Nel nostro Paese esiste una correlazione fra bassi salari, sistema fiscale e lenta crescita. "Da oltre 25 anni, siamo in una stagnazione secolare, perchè la produttività non aumenta e in questo arco di tempo sono state fatte quattro pesanti manovre di risanamento, che si sono tradotte in una riduzione degli investimenti a lungo termine. Poi è intervenuta la crisi mondiale, che in Italia e in Europa ha comportato due recessioni, che hanno tagliato la domanda e il potere d’acquisto dei salari”. È quanto ha detto Vincenzo Russo, docente di Scienza delle finanze all’Università La Sapienza di Roma, oggi ai microfoni di "Economisti erranti", la rubrica settimanale di RadioArticolo1.

 

Nella situazione drammatica in cui siamo, con un tasso di crescita vicino allo zero, se non addirittura negativo, parlare di riduzione d’imposte per famiglie e imprese si traduce in un aumento di deficit pubblico, che ci esporrebbe al rischio della procedura per deficit eccessivo. "Questo, a prescindere dalla flat tax. Ciò che serve è una lotta all’evasione fiscale, cosa che potrebbe compensare eventuali sgravi a famiglie, lavoratori dipendenti e pensionati, di gran lunga i più tartassati di tutti, oppure un incremento della fiscalità a carico delle imprese, la cui pressione fiscale - fonte Il Sole 24-Ore - è più bassa della media dei paesi Ocse, avendo ricevuto l’industria sostanziali incentivi per l’acquisto di macchinari e quant’altro”, ha rilevato Russo.

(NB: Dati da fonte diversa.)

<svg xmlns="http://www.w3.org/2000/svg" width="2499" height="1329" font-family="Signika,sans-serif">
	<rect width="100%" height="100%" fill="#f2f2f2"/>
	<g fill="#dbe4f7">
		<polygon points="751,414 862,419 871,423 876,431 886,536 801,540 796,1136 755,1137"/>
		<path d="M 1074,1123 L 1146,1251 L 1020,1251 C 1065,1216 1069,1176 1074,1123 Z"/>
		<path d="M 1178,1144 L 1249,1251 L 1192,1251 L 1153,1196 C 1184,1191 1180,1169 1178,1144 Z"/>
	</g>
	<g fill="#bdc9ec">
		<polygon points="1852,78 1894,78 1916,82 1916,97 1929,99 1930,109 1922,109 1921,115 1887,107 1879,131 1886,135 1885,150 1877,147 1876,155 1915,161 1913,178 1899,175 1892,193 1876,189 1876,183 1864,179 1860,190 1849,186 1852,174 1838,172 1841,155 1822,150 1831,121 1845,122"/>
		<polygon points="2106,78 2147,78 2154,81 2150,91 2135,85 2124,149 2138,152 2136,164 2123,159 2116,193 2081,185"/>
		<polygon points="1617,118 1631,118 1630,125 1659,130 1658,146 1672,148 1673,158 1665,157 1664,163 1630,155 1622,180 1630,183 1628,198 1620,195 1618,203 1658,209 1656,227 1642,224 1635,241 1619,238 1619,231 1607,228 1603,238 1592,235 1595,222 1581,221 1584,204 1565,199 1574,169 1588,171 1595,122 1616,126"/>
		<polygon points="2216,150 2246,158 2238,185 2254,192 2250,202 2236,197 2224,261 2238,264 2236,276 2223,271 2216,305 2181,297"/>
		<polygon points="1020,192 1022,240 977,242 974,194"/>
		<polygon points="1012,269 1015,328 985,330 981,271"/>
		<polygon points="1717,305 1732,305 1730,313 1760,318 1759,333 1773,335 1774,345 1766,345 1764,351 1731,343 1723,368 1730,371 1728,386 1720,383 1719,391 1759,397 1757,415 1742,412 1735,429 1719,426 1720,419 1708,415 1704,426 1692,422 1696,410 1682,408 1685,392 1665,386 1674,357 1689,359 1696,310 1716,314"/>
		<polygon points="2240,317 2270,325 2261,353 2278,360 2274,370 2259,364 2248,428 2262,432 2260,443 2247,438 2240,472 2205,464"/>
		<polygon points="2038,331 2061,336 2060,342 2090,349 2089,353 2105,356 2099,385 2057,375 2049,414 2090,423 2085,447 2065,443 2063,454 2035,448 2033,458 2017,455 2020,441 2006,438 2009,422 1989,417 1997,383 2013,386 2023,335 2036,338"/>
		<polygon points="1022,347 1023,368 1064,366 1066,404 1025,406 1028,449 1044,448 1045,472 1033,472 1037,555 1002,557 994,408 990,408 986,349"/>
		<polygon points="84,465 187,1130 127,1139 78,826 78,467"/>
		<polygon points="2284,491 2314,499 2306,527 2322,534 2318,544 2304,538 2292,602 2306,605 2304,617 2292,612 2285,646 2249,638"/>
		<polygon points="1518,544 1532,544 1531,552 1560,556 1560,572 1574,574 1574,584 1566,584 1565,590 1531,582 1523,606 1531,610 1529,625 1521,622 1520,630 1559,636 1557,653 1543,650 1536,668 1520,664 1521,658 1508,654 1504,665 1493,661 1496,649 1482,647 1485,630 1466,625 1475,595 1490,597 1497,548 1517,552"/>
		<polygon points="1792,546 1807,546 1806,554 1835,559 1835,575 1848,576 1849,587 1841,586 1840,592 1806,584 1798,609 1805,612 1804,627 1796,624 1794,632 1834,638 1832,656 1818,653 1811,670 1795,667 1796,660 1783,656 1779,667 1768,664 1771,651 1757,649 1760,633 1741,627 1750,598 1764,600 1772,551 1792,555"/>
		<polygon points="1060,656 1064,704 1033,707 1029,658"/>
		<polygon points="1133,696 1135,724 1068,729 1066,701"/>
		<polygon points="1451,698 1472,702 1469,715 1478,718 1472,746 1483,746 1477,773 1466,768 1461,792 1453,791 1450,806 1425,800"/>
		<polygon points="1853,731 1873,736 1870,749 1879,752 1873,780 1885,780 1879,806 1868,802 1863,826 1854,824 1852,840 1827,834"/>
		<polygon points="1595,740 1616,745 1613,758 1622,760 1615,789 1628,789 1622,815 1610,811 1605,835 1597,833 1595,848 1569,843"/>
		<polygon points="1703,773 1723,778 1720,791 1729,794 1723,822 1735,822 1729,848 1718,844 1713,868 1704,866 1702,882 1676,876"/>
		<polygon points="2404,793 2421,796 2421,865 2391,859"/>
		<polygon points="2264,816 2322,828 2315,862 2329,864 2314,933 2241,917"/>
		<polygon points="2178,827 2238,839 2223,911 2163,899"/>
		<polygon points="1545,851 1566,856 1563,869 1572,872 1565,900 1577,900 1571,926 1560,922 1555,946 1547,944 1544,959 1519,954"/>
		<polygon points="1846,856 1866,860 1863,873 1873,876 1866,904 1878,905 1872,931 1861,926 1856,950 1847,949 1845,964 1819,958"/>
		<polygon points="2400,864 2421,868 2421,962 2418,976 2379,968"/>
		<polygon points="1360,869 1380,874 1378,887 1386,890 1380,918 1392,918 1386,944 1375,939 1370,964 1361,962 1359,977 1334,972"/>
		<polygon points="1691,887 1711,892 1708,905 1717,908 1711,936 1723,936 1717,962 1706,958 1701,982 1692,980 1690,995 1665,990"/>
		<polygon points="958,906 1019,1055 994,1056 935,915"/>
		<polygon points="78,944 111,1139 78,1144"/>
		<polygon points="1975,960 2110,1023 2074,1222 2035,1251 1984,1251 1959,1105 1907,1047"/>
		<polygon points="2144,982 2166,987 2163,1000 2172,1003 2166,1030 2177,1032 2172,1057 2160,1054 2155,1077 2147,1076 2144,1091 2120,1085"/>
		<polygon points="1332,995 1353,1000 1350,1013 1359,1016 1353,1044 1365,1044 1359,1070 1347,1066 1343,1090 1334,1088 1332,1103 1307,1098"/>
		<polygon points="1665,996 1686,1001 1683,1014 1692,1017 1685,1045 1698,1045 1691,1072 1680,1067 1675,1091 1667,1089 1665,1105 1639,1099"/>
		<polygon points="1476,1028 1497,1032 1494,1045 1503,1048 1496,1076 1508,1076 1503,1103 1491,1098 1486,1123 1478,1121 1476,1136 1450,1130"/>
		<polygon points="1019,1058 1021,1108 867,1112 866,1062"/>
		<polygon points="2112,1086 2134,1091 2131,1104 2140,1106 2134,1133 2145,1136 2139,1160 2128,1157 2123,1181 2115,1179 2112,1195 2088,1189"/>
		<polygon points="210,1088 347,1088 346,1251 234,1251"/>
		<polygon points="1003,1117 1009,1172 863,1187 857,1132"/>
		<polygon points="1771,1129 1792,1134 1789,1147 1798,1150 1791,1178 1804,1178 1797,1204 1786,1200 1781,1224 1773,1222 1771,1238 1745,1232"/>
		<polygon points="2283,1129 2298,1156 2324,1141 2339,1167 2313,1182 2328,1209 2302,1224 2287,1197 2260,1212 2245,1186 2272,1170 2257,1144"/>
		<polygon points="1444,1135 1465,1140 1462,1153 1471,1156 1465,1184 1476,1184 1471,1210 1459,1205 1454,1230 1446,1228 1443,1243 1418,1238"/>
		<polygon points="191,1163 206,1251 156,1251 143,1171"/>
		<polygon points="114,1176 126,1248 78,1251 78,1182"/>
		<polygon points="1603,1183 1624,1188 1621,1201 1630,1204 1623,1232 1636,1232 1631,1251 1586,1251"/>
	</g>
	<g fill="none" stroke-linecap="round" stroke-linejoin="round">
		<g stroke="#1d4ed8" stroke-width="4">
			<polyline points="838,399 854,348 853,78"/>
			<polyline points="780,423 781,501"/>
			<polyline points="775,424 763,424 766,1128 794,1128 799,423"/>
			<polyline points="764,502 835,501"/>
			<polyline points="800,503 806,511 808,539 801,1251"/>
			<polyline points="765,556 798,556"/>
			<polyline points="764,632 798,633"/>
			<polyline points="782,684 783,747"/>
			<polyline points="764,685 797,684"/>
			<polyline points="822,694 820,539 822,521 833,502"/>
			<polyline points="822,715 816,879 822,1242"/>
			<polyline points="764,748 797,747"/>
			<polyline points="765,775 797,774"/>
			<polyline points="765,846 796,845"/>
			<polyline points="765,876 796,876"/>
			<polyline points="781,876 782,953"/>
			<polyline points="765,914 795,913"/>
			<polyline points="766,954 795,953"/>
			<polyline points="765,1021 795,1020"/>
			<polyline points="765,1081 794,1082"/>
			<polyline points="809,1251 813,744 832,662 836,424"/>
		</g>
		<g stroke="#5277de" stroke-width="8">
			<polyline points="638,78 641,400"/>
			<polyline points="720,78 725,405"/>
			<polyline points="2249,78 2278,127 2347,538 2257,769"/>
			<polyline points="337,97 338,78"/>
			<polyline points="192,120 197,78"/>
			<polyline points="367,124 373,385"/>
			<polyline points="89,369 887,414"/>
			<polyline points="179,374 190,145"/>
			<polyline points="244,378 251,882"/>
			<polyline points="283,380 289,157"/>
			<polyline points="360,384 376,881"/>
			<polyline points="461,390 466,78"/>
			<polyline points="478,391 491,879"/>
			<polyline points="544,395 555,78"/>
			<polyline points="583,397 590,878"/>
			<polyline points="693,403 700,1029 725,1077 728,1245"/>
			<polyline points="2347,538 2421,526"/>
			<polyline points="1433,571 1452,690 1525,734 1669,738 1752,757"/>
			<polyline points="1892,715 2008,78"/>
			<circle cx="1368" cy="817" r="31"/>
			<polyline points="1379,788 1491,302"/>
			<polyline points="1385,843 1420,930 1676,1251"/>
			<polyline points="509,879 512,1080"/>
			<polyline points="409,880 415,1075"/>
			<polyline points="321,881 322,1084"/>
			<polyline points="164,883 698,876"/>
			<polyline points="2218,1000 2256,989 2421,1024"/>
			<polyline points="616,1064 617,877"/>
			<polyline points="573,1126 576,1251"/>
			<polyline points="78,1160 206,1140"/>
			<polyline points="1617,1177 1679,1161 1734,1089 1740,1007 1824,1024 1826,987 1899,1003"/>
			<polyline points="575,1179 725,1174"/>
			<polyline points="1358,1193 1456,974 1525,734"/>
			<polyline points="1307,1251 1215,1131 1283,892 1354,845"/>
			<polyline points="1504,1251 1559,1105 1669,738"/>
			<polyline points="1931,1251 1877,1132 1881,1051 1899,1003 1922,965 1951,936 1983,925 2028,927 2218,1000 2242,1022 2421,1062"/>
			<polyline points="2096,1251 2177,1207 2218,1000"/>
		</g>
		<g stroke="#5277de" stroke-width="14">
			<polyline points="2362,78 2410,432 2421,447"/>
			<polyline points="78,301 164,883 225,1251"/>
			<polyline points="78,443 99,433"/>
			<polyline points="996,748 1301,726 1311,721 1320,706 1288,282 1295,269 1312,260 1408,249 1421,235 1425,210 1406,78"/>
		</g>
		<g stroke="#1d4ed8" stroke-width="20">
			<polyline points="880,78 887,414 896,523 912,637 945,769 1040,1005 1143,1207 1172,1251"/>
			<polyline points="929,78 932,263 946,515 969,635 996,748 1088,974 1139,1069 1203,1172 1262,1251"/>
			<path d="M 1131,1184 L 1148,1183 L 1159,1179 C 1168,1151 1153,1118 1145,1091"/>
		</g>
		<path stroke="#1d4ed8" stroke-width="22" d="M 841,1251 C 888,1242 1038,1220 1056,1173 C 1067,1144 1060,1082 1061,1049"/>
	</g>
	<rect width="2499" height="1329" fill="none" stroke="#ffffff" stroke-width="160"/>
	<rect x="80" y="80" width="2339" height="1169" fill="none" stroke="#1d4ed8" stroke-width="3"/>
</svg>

Le diseguaglianze pesano sulla mancata crescita del Paese, perché hanno comportato l’aumento della povertà assoluta e l’impoverimento della classe media, con una riduzione del loro poter d’acquisto. "Sulla patrimoniale sono d’accordo, al pari di tutti gli economisti a livello mondiale, così come sono favorevole alla reintroduzione di un’imposta sulla prima casa - con le opportune detrazioni per le famiglie più povere -, perché non trovo corretto che gente con redditi medio-alti non debba pagare un’imposta sula proprietà immobiliare, che andrebbe ai comuni, peraltro, che devono finanziare un welfare aggiuntivo. Sul’Irpef, bisogna abbassare l’aliquota iniziale al 23%, che è troppo alta, e alzare quella al 47% sui redditi più elevati. Insomma, c’è bisogno di un’operazione di redistribuzione fiscale, visto che sono aumentate le tasse per i redditi più bassi e, viceversa, sono diminuite quelle per i redditi più alti”, ha aggiunto Russo.

“Noi pensiamo che grazie al Piano del lavoro, alla Carta dei diritti e a una nuova stagione di contrattazione con l’aumento dei salari lordi si può rilanciare il Paese. Poi si può incrementare il salario netto, così come le pensioni, attraverso la leva fiscale, con la diminuzione delle imposte per lavoratori dipendenti e pensionati. È evidente, che mentre nel primo caso siamo protagonisti, nel secondo, invece, non siamo noi che decidiamo e quindi chiediamo un tavolo di confronto col governo per cambiare politica fiscale, eliminando la flat tax, che abbassa le tasse ai ricchi”, ha sostenuto nell'ambito della stessa trasmissione Cristian Perniciano, area Politiche di sviluppo della Cgil nazionale.

“Puntiamo a una piattaforma che incrementi i redditi netti di dipendenti e pensionati, con la modifica delle detrazioni - gli sconti che spettano ai singoli contribuenti - riducendo le imposte e mantenendo la progressività. Poi pensiamo a un’imposta sulla ricchezza, contro le diseguaglianze per la solidarietà fiscale, una sorta di patrimoniale, perché in Italia c’è una concentrazione di patrimoni spaventosa, dove il 5% delle famiglie più ricche ha il 40% del patrimonio totale, il 10% delle famiglie più ricche detiene il 55% del patrimonio finanziario nel suo complesso, con una media procapite di 740.000 euro, secondo un’analisi della Banca d’Italia. Smontare i patrimoni finanziari concentrati equivale a liberare risorse per investimenti e lavoro, rendendo così la ricchezza produttiva”, ha concluso Perniciano.